Saved entries:
§ §
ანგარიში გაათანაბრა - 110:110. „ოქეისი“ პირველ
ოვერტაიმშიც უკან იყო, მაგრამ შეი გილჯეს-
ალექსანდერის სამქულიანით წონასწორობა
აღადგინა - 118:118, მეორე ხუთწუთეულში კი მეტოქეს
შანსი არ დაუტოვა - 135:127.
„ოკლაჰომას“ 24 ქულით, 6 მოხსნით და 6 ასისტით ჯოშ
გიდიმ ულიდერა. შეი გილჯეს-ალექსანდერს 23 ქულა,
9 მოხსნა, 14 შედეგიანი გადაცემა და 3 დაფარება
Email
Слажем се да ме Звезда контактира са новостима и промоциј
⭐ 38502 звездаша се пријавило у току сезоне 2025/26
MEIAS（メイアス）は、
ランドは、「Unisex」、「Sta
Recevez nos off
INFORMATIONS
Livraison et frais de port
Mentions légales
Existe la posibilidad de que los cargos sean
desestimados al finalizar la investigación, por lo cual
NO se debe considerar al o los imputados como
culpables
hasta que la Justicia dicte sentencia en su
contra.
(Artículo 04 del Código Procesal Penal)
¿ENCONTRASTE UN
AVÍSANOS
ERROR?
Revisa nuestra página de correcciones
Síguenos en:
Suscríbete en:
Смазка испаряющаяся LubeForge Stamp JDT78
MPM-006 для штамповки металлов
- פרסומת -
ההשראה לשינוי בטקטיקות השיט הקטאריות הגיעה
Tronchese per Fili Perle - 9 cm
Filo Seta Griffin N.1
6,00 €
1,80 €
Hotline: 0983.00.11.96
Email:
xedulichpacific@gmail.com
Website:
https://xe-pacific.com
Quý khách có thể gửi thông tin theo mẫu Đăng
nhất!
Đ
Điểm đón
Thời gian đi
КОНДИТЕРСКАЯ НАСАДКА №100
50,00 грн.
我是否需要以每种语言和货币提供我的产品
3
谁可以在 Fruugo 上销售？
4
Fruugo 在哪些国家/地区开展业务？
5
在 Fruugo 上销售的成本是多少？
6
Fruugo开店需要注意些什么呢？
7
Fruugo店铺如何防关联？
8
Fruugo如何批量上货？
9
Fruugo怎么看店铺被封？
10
§ §
Exercise: Check each line above for the word "გილჯეს" and copy every line that has it.

The completed task:
ოვერტაიმშიც უკან იყო, მაგრამ შეი გილჯეს-
გიდიმ ულიდერა. შეი გილჯეს-ალექსანდერს 23 ქულა,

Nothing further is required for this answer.